North Carolina Establishes Military, Veterans Affairs Agency

One priority of North Carolina’s newly established Department of Military and Veterans Affairs will be helping the state’s defense communities resolve land use conflicts with neighboring installations, the agency’s secretary said last week.

“We think we’re in pretty good shape in North Carolina, but we still want to make sure we do everything we can to improve the military value of the installations, so if a BRAC does come around, we’re in good shape,” Cornell Wilson Jr. told the Chronicle of Winston-Salem.

The new department — which has about 100 employees on staff — also underscores the state’s commitment to veterans, according to Wilson, who retired in 2010 from the Marine Corps at the rank of major general.

“It all says a lot about North Carolina,” he said. “We’re serious about our military, serious about our veterans.” Wilson had been Gov.

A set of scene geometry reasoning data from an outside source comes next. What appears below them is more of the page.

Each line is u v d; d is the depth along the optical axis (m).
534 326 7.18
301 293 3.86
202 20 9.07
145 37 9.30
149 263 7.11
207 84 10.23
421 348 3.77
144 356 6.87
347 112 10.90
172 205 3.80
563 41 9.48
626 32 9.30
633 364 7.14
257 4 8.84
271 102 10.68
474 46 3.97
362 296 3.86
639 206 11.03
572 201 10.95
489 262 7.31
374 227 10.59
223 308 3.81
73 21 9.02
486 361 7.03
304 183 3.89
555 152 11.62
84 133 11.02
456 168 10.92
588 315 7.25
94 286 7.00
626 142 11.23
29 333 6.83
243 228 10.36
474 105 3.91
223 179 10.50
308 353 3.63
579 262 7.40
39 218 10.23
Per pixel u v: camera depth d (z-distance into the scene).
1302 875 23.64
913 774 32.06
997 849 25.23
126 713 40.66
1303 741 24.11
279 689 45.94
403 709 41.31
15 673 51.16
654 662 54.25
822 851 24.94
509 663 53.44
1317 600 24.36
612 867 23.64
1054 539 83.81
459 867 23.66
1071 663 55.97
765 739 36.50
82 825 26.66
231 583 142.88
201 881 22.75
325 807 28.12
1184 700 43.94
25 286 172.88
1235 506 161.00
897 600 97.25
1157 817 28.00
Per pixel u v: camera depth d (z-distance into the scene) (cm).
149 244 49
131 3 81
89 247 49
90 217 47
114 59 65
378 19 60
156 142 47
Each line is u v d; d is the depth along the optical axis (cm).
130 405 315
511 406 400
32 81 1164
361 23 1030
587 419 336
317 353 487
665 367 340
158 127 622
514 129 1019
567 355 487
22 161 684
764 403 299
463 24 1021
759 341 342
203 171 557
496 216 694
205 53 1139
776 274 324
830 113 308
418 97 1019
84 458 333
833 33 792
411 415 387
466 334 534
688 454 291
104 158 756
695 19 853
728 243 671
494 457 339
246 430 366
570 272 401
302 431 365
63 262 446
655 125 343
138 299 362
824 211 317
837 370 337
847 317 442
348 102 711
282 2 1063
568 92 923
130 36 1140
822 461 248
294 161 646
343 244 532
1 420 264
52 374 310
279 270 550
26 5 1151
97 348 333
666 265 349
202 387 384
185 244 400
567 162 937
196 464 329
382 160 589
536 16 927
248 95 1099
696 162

Pat McCrory’s military affairs advisor since October 2013.

The secretary said the state has made significant strides supporting its veteran population, including offering in-state college tuition and launching NC Military Pipeline, a pilot program to assist service members transitioning to the civilian marketplace.

“There are employers looking to hire veterans but they’re not quite sure how to do it, so we put programs in place to bridge that gap,” Wilson said.

North Carolina has the fourth largest military presence in the country with 100,000 active-duty military personnel, and is home to almost 800,000 veterans, giving it the nation’s eighth largest veteran population, according to the story.